2024 Informatics Tool Challenge Winners Announced
, by Jennifer K. Loukissas, M.P.P.
Three projects were funded through the 2024 DCEG Informatics Tool Challenge, two in support of the Pediatric Proton and Photon Therapy Comparison Cohort. The third will facilitate the development and evaluation of polygenic risk scores across diverse populations. Since its establishment in 2014, the competitive program has provided support for innovative approaches to epidemiological methods, data collection, analysis, and other research efforts using modern technology and informatics.
Innovative and Realistic Patient CT Scan Extension for Dosimetry and Epidemiology Studies
Sergio Morato Rafet (REB), Matthew Mille (REB), Choonsik Lee (REB), Jungwook Shin (REB), Monjoy Saha (ITEB), Keith Griffin (REB), Kai-ling Chen (CBIIT), Madhu Kanigicherla (CBIIT)

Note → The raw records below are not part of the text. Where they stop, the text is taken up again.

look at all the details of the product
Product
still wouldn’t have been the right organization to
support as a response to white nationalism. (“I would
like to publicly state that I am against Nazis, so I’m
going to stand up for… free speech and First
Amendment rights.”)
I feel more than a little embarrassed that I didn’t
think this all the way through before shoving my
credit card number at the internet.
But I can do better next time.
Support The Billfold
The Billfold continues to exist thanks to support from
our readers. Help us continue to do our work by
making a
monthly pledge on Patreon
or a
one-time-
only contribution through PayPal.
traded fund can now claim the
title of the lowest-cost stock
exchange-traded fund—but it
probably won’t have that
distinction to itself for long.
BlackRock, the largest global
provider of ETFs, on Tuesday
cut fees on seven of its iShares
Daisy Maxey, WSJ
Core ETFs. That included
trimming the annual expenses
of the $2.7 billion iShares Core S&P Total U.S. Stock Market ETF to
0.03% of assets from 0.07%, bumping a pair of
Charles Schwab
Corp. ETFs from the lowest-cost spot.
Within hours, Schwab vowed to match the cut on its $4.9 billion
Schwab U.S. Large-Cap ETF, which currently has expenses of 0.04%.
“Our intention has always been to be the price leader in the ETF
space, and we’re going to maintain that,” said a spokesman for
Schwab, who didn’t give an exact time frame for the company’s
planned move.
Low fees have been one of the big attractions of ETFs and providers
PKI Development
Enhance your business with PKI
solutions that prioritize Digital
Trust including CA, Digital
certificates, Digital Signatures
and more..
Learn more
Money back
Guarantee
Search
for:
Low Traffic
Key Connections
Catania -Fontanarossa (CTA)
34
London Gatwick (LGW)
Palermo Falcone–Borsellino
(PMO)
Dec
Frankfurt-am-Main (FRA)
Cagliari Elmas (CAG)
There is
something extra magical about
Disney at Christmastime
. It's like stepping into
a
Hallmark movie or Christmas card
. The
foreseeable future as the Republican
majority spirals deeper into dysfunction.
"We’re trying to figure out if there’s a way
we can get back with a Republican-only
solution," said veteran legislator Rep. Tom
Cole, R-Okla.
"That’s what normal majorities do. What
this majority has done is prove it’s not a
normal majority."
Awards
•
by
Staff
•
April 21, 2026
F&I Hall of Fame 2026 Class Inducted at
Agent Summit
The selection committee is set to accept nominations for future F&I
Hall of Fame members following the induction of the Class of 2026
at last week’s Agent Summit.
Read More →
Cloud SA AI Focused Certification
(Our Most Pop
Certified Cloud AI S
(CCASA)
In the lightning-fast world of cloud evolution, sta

Standard computed tomography (CT) scans for radiotherapy planning typically cover only a small portion of the patient's body near the target treatment area and omit organs of interest for research into radiation late effects. This tool will integrate a deep learning image auto-segmentation process with a novel anatomy extension algorithm based on a library of real CT patient images to extend partial body anatomies. It is designed to provide realistic and complete patient anatomies for the Pediatric Proton and Photon Therapy Comparison Cohort, where medical records do not include CT images of the entire patient anatomy. The completeness of this data will allow researchers to estimate organ doses and explore the short- and long-term treatment-related adverse effects of proton and photon therapies.
Online Dashboard for Individualized Dose Assessment from Large-Scale Radiotherapy Treatment Data
Jungwook Shin (REB), Todd Gibson (REB), Cari Kitahara (REB), Matthew Mille (REB), Sergio Morato Rafet (REB), Choonsik Lee (REB), Srujan Boppana (CBIIT)
This web-based tool will integrate heterogeneous data collected from participants in the Pediatric Proton/Photon Therapy Comparison Cohort and stored in two separate databases: one with medical records and a second with radiation treatment information. Investigators will be able to link the databases for individualized organ dose assessment, providing the ability to evaluate short- and long-term treatment related adverse effects. Specifically, the tool will (1) monitor time-series data collection, (2) run combinational data searches across the two databases, (3) to perform mathematical operations for the combined data, and (4) display and download the search and/or operation results.
PRS-Flow: An Integrated Toolkit and Pipeline for Polygenic Risk Scores Development
Haoyu Zhang (BB), Mitchell Machiela (ITEB), Xiaoyu (Kevin) Wang (CGR), Bill Wheeler (IMS), Kai-ling Chen (CBIIT), Madhu Kanigicherla (CBIIT), Phyllip Cho (CBIIT)
This integrated toolkit and pipeline is structured and designed to enhance the development and evaluation of multi-ancestry polygenic risk scores (PRS) across global populations. The team will develop a command-line based software supplemented by a detailed website for data preprocessing. This platform will provide users with calculated linkage disequilibrium (LD) references from diverse populations and a consistent syntax for implementing multiple cutting-edge multi-ancestry PRS methods. Additionally, they will create an interactive web tool that enables users to retrieve missing SNPs through LD proxies, ensuring robust, reproducible results essential for advancing personalized medicine across diverse populations. PRS-Flow will not only address current limitations within the field but also enhance the accessibility and accuracy of PRS for researchers worldwide.